На следующий день она долго думала о том, что будет лучше: взять Томаса с собой на работу или остаться здесь, дома, с ним. Ни один из вариантов особенно не подходил. С одной стороны был душный бар, с другой… С другой дом, где мать днем ранее покончила с собой… Воображение включалось и работало, работало, работало… Можно было, конечно, отпроситься с работы и поехать куда-нибудь с Томасом, но Гвен чувствовала, что из этого точно не выйдет ничего хорошего. Веселиться сейчас она не могла, а просто так слоняться без дела – проще было бы остаться дома. Единственной надеждой стала подруга.
Ее дети были почти одного с Томасом возраста, они дружили, и Лорель, по мнению Гвен, была одной из самых лучших матерей в мире. К тому же она нравилась Томасу, а Томас нравился ей. Гвен позвонила подруге и договорилась оставить у нее брата. Бар закрывался далеко за полночь, и она планировала вечером отпроситься, но Лорель убедила ее, что если Томас останется у нее на ночь, то совершенно никого не стеснит.
– Да и тебе, наверное, нужно немного побыть одной, – сказала Лорель. – Ну или отвлечься. – Она многозначительно посмотрела на Гвен и начала рассказывать, как не могла найти себе места, когда ушел первый муж. – Вот только с моими детьми тогда посидеть было некому, а с твоим есть.
– С моим? – Гвен задумалась, пытаясь понять, нравится ей это сравнение или нет.
Представляла ли она когда-нибудь Томаса своим сыном? Возможно. Особенно после того, как мать сама временами начинала считать так. Может быть, с физической точки зрения это и представлялось Гвен с трудом, но психологически – она иногда рассматривала такую возможность. Особенно в последние годы, когда состояние матери стало резко ухудшаться. Да и Томас, Гвен почти была уверена в этом, неосознанно считал ее больше чем сестрой.
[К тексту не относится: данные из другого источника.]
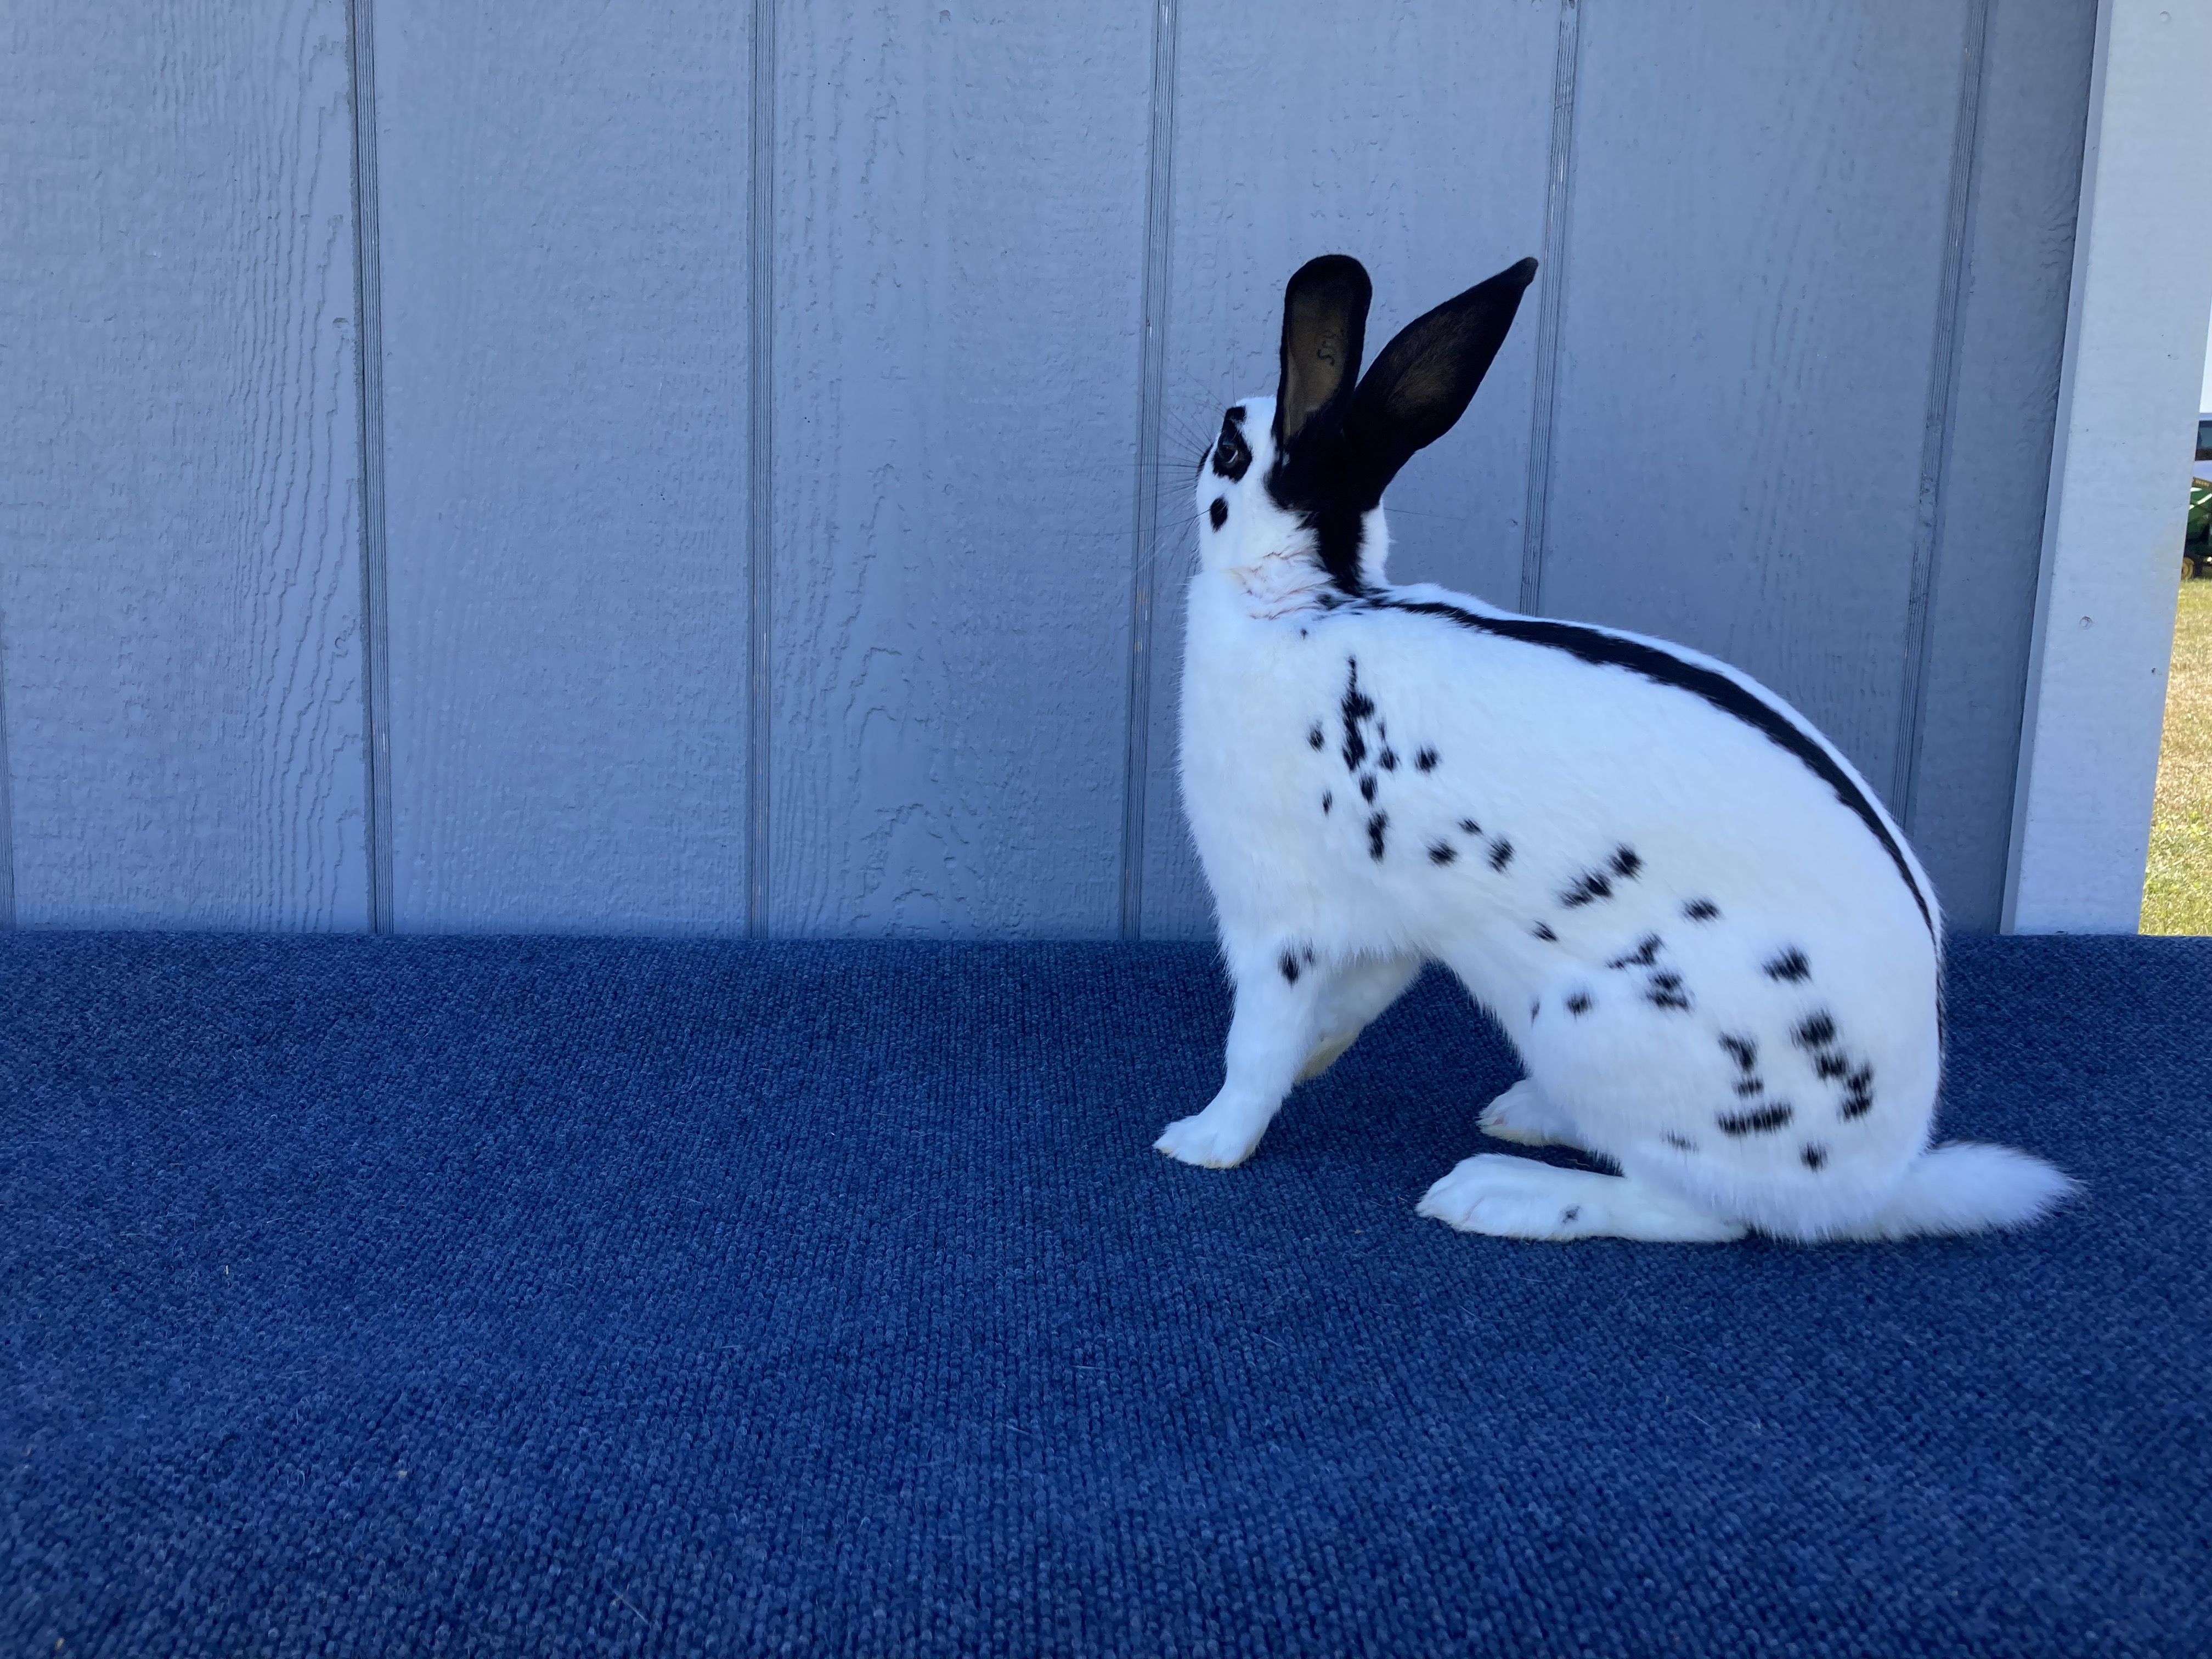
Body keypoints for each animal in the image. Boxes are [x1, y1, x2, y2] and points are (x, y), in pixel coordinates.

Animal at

– Если хочешь, то можешь сегодня напиться, – посоветовала Лорель, хитро подмигивая. – Иногда это помогает.
– Возможно, – согласилась Гвен, но про себя подумала, что потерять мужа и потерять мать – это не одно и то же. Правда, какое из двух зол протекает болезненнее, она так и не смогла понять.
«Наверное, все дело в том, каким был муж и какой была мать. И сколько времени люди прожили вместе. Как прожили. Какие между ними были отношения. Сколько накопилось обид». Гвен поймала себя на мысли, что не испытывает к матери ничего, кроме благодарности – она ведь могла взять оружие и натворить столько бед, что голова пошла бы кругом, а так тихо и спокойно… К тому же она могла убить Томаса, но не убила. Неизвестно, как бы все обернулось, если он не смог заснуть и спустился вниз, когда мать пыталась избавиться от демона в своей голове! «И как я только не смогла заметить этого?!»